Highly entertaining, funny and appropriately bizarre, Radio Gaga captures a world of radio that has to be heard to be believed. The calls chosen by Callan are some of his most memorable, and his continuing astonishment about many of them is both funny and understandable (particularly one call in which the listener spoke coherently and convincingly of his abduction by aliens and subsequent conversion to homosexuality).
Callan breaks up the calls with several clever segments, including an experiment in what Triple J would sound like if it censored music as commercial radio censored Cee-Lo Green’s F*** You, and one segment titled ‘Real Or Fake’, where Lady Gaga makes her sole appearance for the night, and we learn that Grandmaster Flash may not actually be a real Grandmaster.

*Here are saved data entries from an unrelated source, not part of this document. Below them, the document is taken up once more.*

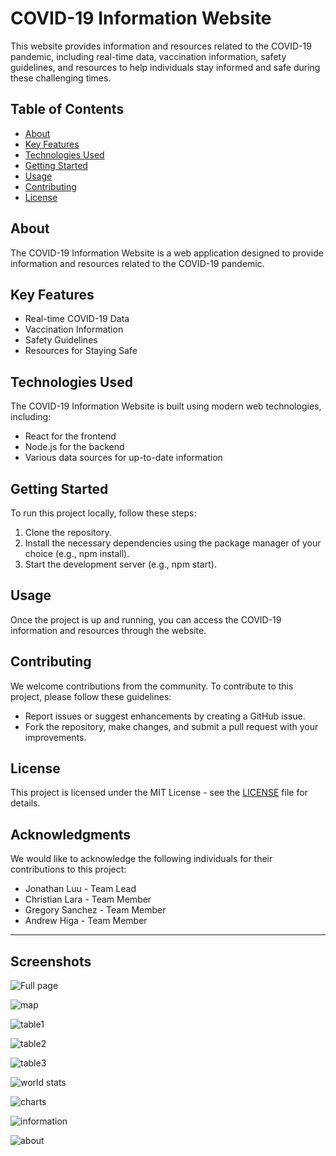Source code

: # COVID-19 Information Website

This website provides information and resources related to the COVID-19 pandemic, including real-time data, vaccination information, safety guidelines, and resources to help individuals stay informed and safe during these challenging times.

## Table of Contents

- [About](#about)
- [Key Features](#key-features)
- [Technologies Used](#technologies-used)
- [Getting Started](#getting-started)
- [Usage](#usage)
- [Contributing](#contributing)
- [License](#license)

## About

The COVID-19 Information Website is a web application designed to provide information and resources related to the COVID-19 pandemic.

## Key Features

- Real-time COVID-19 Data
- Vaccination Information
- Safety Guidelines
- Resources for Staying Safe

## Technologies Used

The COVID-19 Information Website is built using modern web technologies, including:

- React for the frontend
- Node.js for the backend
- Various data sources for up-to-date information

## Getting Started

To run this project locally, follow these steps:

1. Clone the repository.
2. Install the necessary dependencies using the package manager of your choice (e.g., npm install).
3. Start the development server (e.g., npm start).

## Usage

Once the project is up and running, you can access the COVID-19 information and resources through the website.

## Contributing

We welcome contributions from the community. To contribute to this project, please follow these guidelines:

- Report issues or suggest enhancements by creating a GitHub issue.
- Fork the repository, make changes, and submit a pull request with your improvements.

## License

This project is licensed under the MIT License - see the [LICENSE](LICENSE) file for details.

## Acknowledgments

We would like to acknowledge the following individuals for their contributions to this project:

- Jonathan Luu - Team Lead
- Christian Lara - Team Member
- Gregory Sanchez - Team Member
- Andrew Higa - Team Member

---

## Screenshots

![Full page](https://github.com/gls1993/COVID-19-Project/assets/14078583/1df05f92-bf60-4707-8547-bbd1f0338dab)

![map](https://github.com/gls1993/COVID-19-Project/assets/14078583/f617a276-16b9-497b-b75c-1d22f8087448)

![table1](https://github.com/gls1993/COVID-19-Project/assets/14078583/c5aaf1c1-4da8-4bfb-8bcb-740d16f6aa52)

![table2](https://github.com/gls1993/COVID-19-Project/assets/14078583/b73334d3-c0f8-4391-94df-3de2dd1e0344)

![table3](https://github.com/gls1993/COVID-19-Project/assets/14078583/a02c1dd1-6e65-4480-8c8a-84e60133813a)

![world stats](https://github.com/gls1993/COVID-19-Project/assets/14078583/c179b9a0-5375-42fd-91ba-80864e2f7468)

![charts](https://github.com/gls1993/COVID-19-Project/assets/14078583/0e3c4188-14ec-49c4-a5e1-d62a7dfe852e)

![information](https://github.com/gls1993/COVID-19-Project/assets/14078583/61190b14-18e2-45fb-83c5-13e5b32765e6)

![about](https://github.com/gls1993/COVID-19-Project/assets/14078583/a4748662-26c7-444a-9d76-9dfe51d0a4ee)








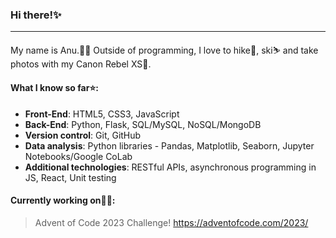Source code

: ### Hi there!✨

---
My name is Anu.👩‍💻 Outside of programming, I love to hike🗻, ski⛷️ and take photos with my Canon Rebel XS📸.



#### What I know so far⭐:
* **Front-End**: HTML5, CSS3, JavaScript
* **Back-End**: Python, Flask, SQL/MySQL, NoSQL/MongoDB
* **Version control**: Git, GitHub
* **Data analysis**: Python libraries - Pandas, Matplotlib, Seaborn, Jupyter Notebooks/Google CoLab
* **Additional technologies**: RESTful APIs, asynchronous programming in JS, React, Unit testing


#### Currently working on👩‍🎓: 

> Advent of Code 2023 Challenge!
> https://adventofcode.com/2023/

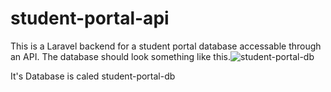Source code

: # student-portal-api
This is a Laravel backend for a student portal database accessable through an API.
The database should look something like this.![student-portal-db](https://user-images.githubusercontent.com/32477505/131264269-9b3351d9-a34d-4f0e-bde2-9b2e3e588805.png)

It's Database is caled student-portal-db
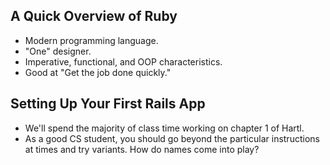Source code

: A Quick Overview of Ruby
------------------------

* Modern programming language.
* "One" designer.
* Imperative, functional, and OOP characteristics.
* Good at "Get the job done quickly."

Setting Up Your First Rails App
-------------------------------

* We'll spend the majority of class time working on chapter 1 of Hartl.
* As a good CS student, you should go beyond the particular instructions
  at times and try variants.  How do names come into play?
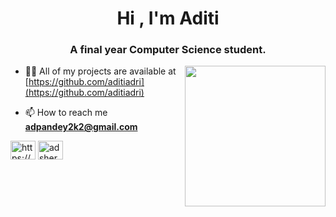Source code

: <h1 align="center">Hi , I'm Aditi</h1>
<h3 align="center">A final year Computer Science student.</h3>
<img align="right" src="https://art.pixilart.com/sr2712ab0b35ecd.gif" length=250 width=225>





- 👨‍💻 All of my projects are available at [https://github.com/aditiadri](https://github.com/aditiadri)

- 📫 How to reach me **adpandey2k2@gmail.com**


<p align="left">
<a href="https://linkedin.com/in/https://www.linkedin.com/in/aditi-pandey-8ab678226/" target="blank"><img align="center" src="https://raw.githubusercontent.com/rahuldkjain/github-profile-readme-generator/master/src/images/icons/Social/linked-in-alt.svg" alt="https://www.linkedin.com/in/aditi-pandey-8ab678226/" height="30" width="40" /></a>
<a href="https://www.leetcode.com/adsher_head" target="blank"><img align="center" src="https://raw.githubusercontent.com/rahuldkjain/github-profile-readme-generator/master/src/images/icons/Social/leet-code.svg" alt="adsher_head" height="30" width="40" /></a>
</p>



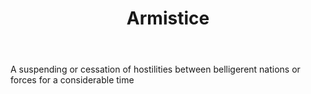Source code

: ---
title: Armistice
letter: A
permalink: "/definitions/armistice.html"
body: A suspending or cessation of hostilities between belligerent nations or forces
  for a considerable time
published_at: '2018-07-07'
layout: post
---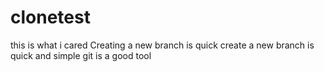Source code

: # clonetest
this is what i cared
Creating a new branch is quick
create a new branch is quick and simple
git is a good tool
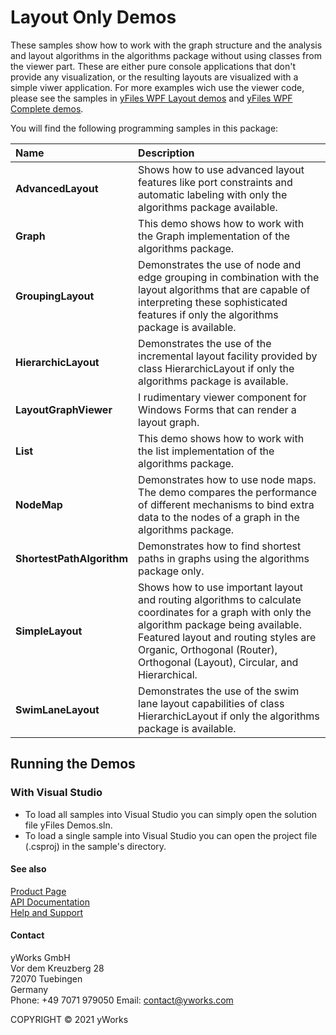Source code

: 
# Layout Only Demos
These samples show how to work with the graph structure and the analysis and layout algorithms in the algorithms package without using classes from the viewer part. These are either pure console applications that don't provide any visualization, or the resulting layouts are visualized with a simple viwer application. For more examples wich use the viewer code, please see the samples in [yFiles WPF Layout demos](../Layout) and [yFiles WPF Complete demos](../Complete). 

You will find the following programming samples in this package: 


| Name | Description 
|:---|:---
|**AdvancedLayout** | Shows how to use advanced layout features like port constraints and automatic labeling with only the algorithms package available. 
|**Graph** | This demo shows how to work with the Graph implementation of the algorithms package. 
|**GroupingLayout** | Demonstrates the use of node and edge grouping in combination with the layout algorithms that are capable of interpreting these sophisticated features if only the algorithms package is available. 
|**HierarchicLayout** | Demonstrates the use of the incremental layout facility provided by class HierarchicLayout if only the algorithms package is available. 
|**LayoutGraphViewer** | I rudimentary viewer component for Windows Forms that can render a layout graph. 
|**List** | This demo shows how to work with the list implementation of the algorithms package. 
|**NodeMap** | Demonstrates how to use node maps. The demo compares the performance of different mechanisms to bind extra data to the nodes of a graph in the algorithms package. 
|**ShortestPathAlgorithm** | Demonstrates how to find shortest paths in graphs using the algorithms package only. 
|**SimpleLayout** | Shows how to use important layout and routing algorithms to calculate coordinates for a graph with only the algorithm package being available. Featured layout and routing styles are Organic, Orthogonal (Router), Orthogonal (Layout), Circular, and Hierarchical. 
|**SwimLaneLayout** | Demonstrates the use of the swim lane layout capabilities of class HierarchicLayout if only the algorithms package is available. 

## Running the Demos

### With Visual Studio

* To load all samples into Visual Studio you can simply open the solution file yFiles Demos.sln. 
* To load a single sample into Visual Studio you can open the project file (.csproj) in the sample's directory. 




#### See also
[Product Page](https://www.yworks.com/products/yfileswpf)  
[API Documentation](https://docs.yworks.com/yfileswpf)    
[Help and Support](https://www.yworks.com/products/yfiles/support)


#### Contact
yWorks GmbH  
Vor dem Kreuzberg 28  
72070 Tuebingen  
Germany  
Phone: +49 7071 979050
Email: contact@yworks.com

COPYRIGHT &#x00A9; 2021 yWorks   


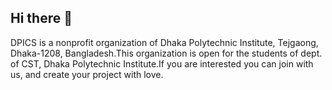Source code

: ## Hi there 👋

DPICS is a nonprofit organization of Dhaka Polytechnic Institute, Tejgaong, Dhaka-1208, Bangladesh.This organization is open for the students of dept. of CST, Dhaka Polytechnic Institute.If you are interested you can join with us, and create your project with love.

The calls are funny, but these breaks were appreciated by the audience, for there’s only so much stoner hilarity one can take before it all gets a bit dull. However, there’s no denying that Radio Gaga was a show begging to be performed. And for those who might have missed Callan’s Graveyard Shift, it’s an entertaining insight into the seedy underbelly of early morning radio.
Great review! I’m not really a fan of Dave Callan myself because I can’t understand his thick accent but this sounds really interesting and quite entertaining!